Pair Clinical Question
True ctDNA+ vs Healthy Normal Can this feature distinguish confirmed cancer from healthy?
Possible ctDNA+ vs Healthy Normal Does the signal extend to unconfirmed positives?
True ctDNA+ vs Possible ctDNA+ Can it differentiate confirmed from uncertain?
Possible ctDNA− vs Healthy Normal Is there any signal in likely-negative patients?
True ctDNA+ vs Possible ctDNA How strong is the full positive-negative gap?

We additionally compute a Rank-Biserial correlation to understand the direction and magnitude of separation.

Benjamini-Hochberg FDR Correction

Because kreview executes five independent pair-wise checks simultaneously, it introduces a significant multiple-testing problem. To prevent artificially inflated False Positive rates (p-hacking), the engine natively applies the Benjamini-Hochberg Method to wrap all 5 raw \(p\)-values. The generated fdr_pvalue arrays are what you should evaluate for true significance.

Effect Size (Cohen's d)

As an accompaniment to strict \(p\)-values (which easily become inflated by large sample cohorts), we compute Cohen's d. This represents the standardized difference between two means (True+ vs Healthy):

d = \frac{M_{1} - M_{2}}{SD_{pooled}}
Cohen's d Interpretation
\(d \ge 0.8\) Large biological separation
\(0.5 \le d < 0.8\) Medium separation
\(d < 0.5\) Small or negligible

Confounder Tracking (Spearman Rank)

Fragmentomics logic is notorious for being accidentally driven by sequencing depth rather than actual biological shedding signals.

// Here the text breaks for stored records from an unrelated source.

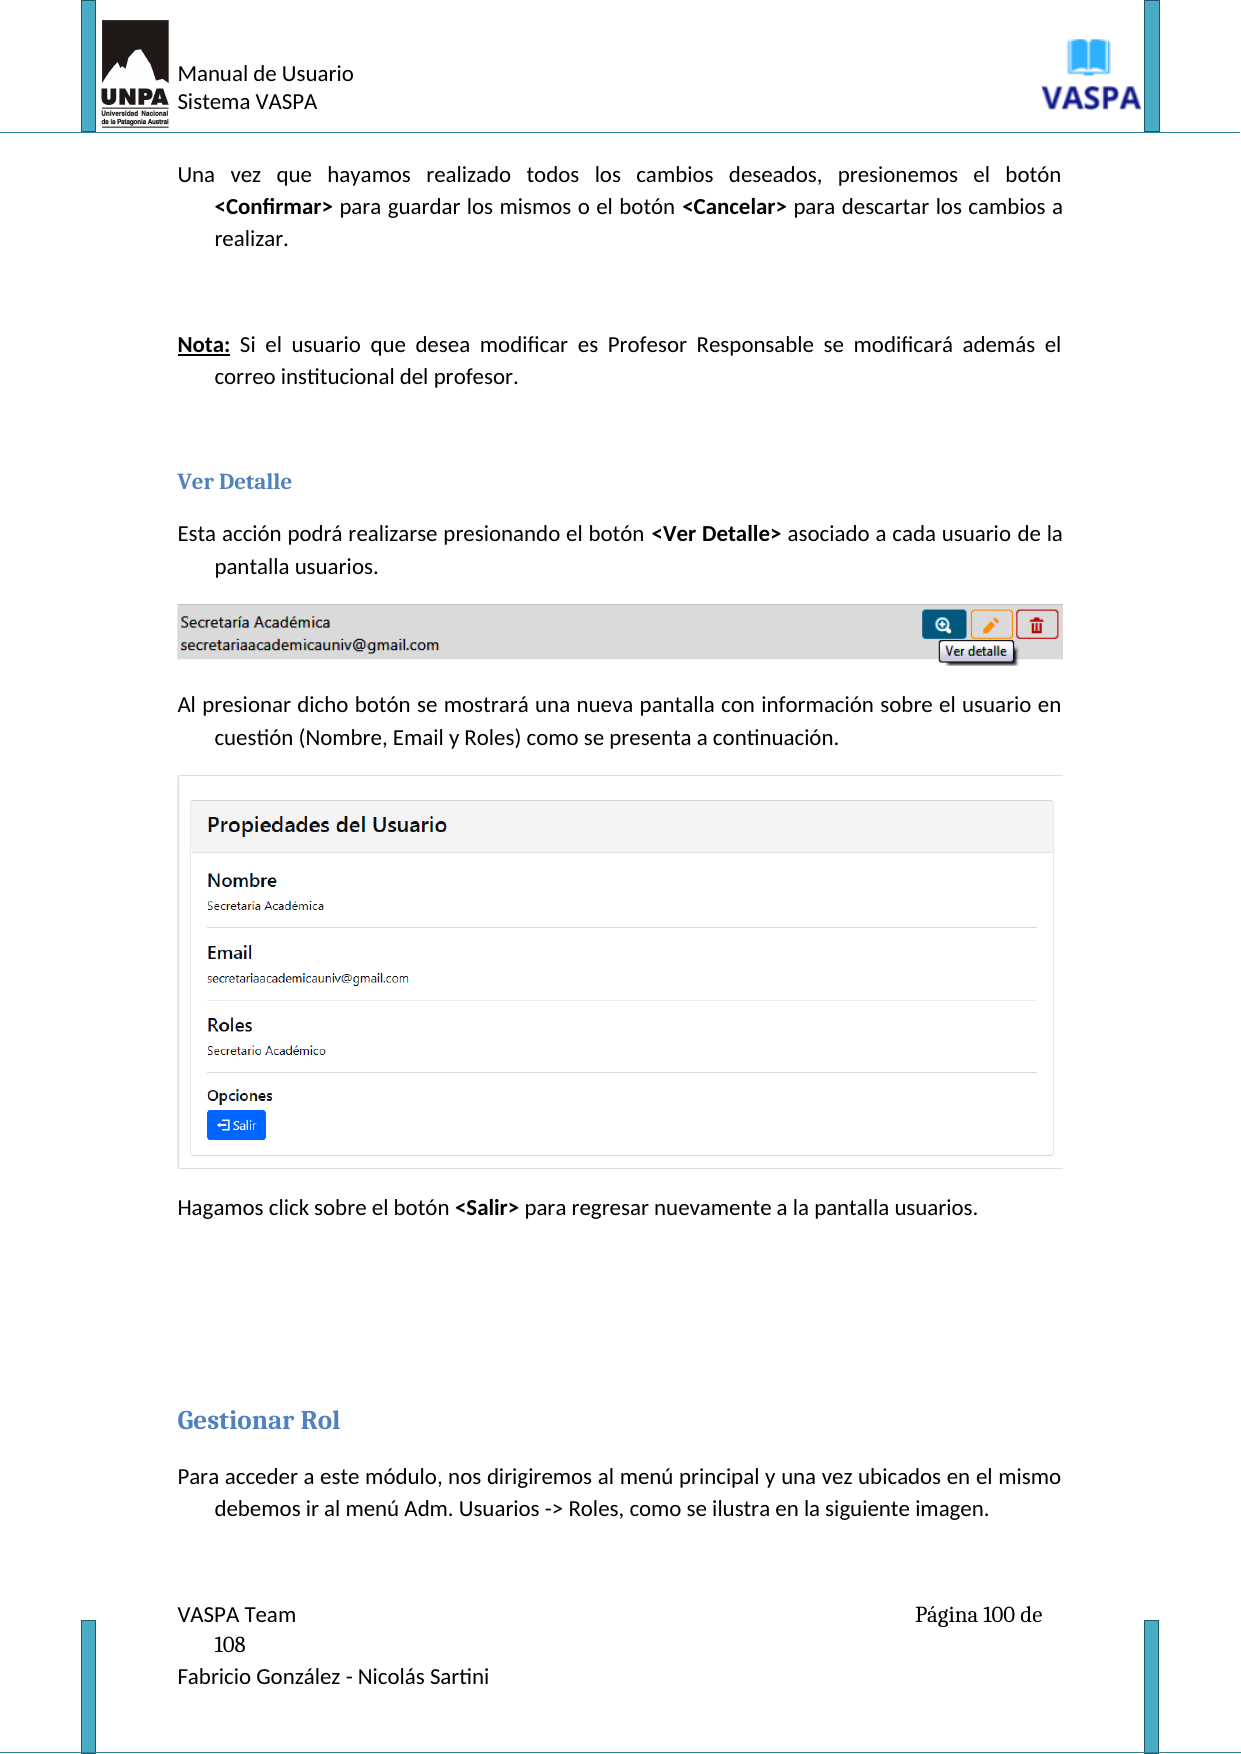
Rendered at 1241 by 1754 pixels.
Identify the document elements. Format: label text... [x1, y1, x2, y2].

picture [1036, 19, 1146, 129]
text Esta acción podrá realizarse presionando el botón <Ver Detalle> asociado a cada usuario de la pantalla usuarios. [177, 519, 1063, 580]
text Una vez que hayamos realizado todos los cambios deseados, presionemos el botón <Confirmar> para guardar los mismos o el botón <Cancelar> para descartar los cambios a realizar. [177, 160, 1063, 252]
text Nota: Si el usuario que desea modificar es Profesor Responsable se modificará además el correo institucional del profesor. [177, 330, 1063, 391]
text Hagamos click sobre el botón <Salir> para regresar nuevamente a la pantalla usuarios. [177, 1193, 1063, 1221]
text Para acceder a este módulo, nos dirigiremos al menú principal y una vez ubicados en el mismo debemos ir al menú Adm. Usuarios -> Roles, como se ilustra en la siguiente imagen. [177, 1462, 1063, 1522]
picture [100, 18, 170, 129]
text Gestionar Rol [177, 1405, 1063, 1437]
text Ver Detalle [177, 468, 1063, 495]
picture [177, 604, 1063, 666]
text Al presionar dicho botón se mostrará una nueva pantalla con información sobre el usuario en cuestión (Nombre, Email y Roles) como se presenta a continuación. [177, 691, 1063, 751]
picture [177, 775, 1063, 1169]
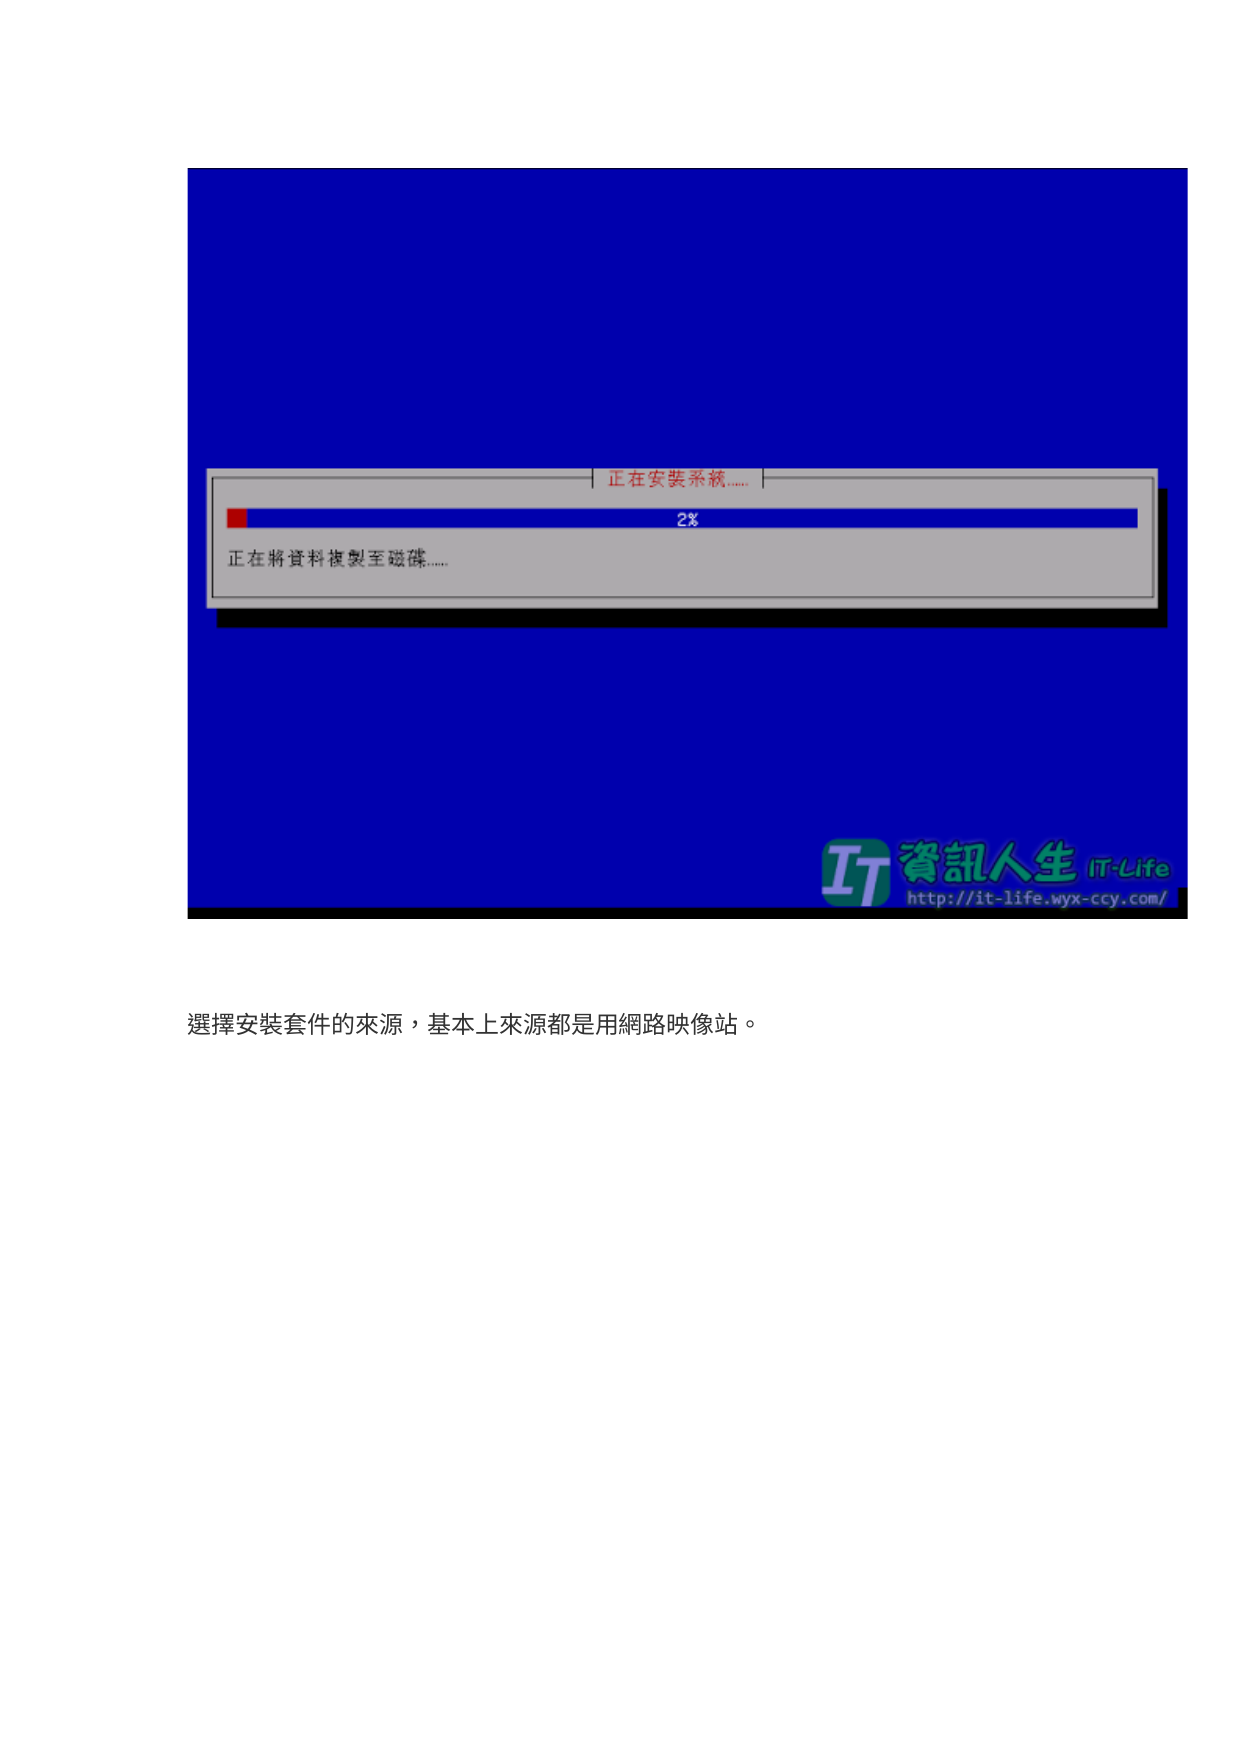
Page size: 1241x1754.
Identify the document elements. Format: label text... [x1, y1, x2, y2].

text 選擇安裝套件的來源，基本上來源都是用網路映像站。 [187, 919, 1053, 1044]
picture [187, 168, 1188, 919]
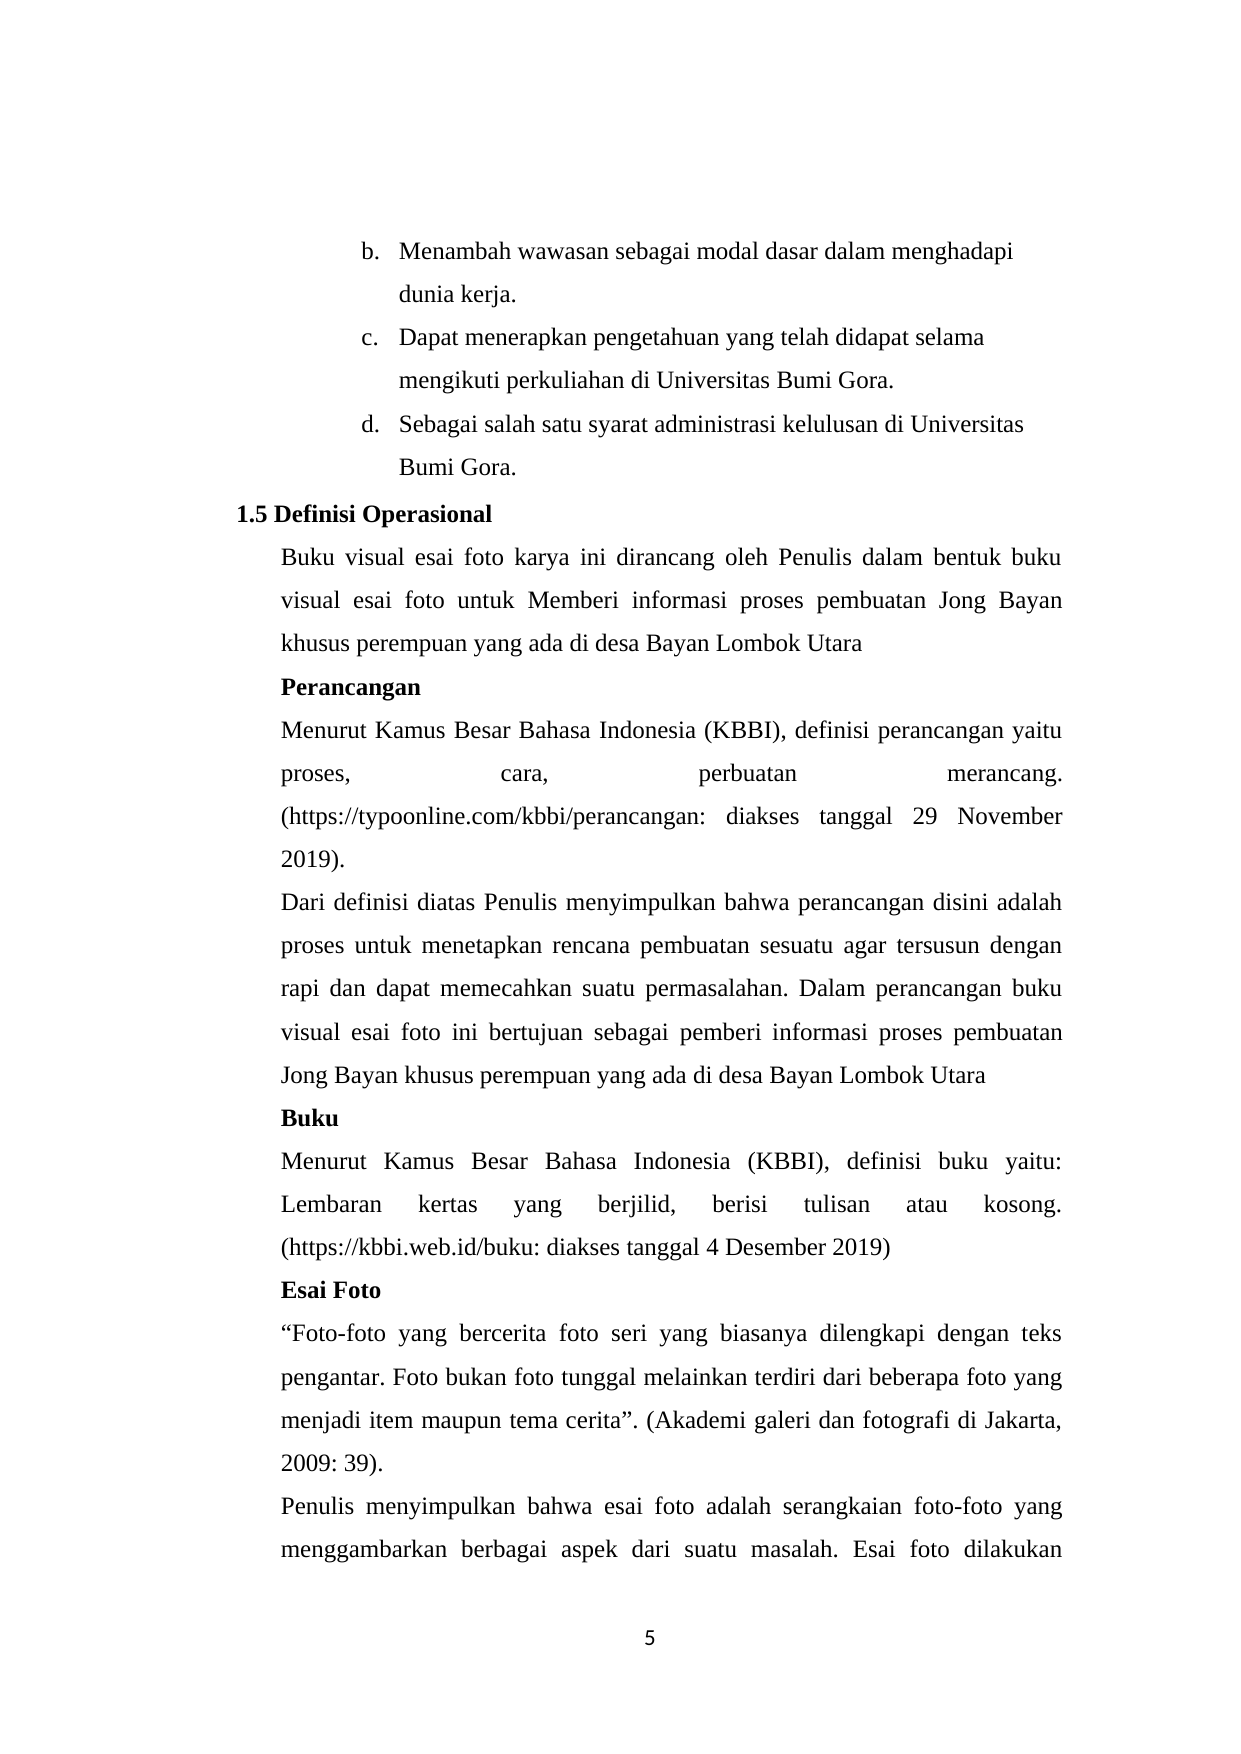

To prevent this, evaluate_feature independently extracts Spearman Rank Correlations mapping the generated feature against:

  1. max_vaf — Is the feature actually scaling linearly with structural tumor burden?
  2. total_fragments — Is the feature artificially inflating simply because a sample was sequenced to 4,000x depth?

High Spearman Depth Correlation

If spearman_depth_r > 0.5, the feature may be a sequencing artifact rather than a true biological signal. Interpret its AUC with caution.

Per-Feature QC Metrics

In addition to statistical tests, evaluate_feature() computes three data quality fields for each feature:

Metric Field Purpose
Missing count n_missing Number of NaN values in the feature column
Missing percentage pct_missing Percentage of samples with NaN (0–100)
Zero variance is_zero_variance Whether std == 0 after dropping NaN (constant feature)

These metrics are saved to *_eval_stats.parquet and surfaced in the dashboard's Cohort & QC page.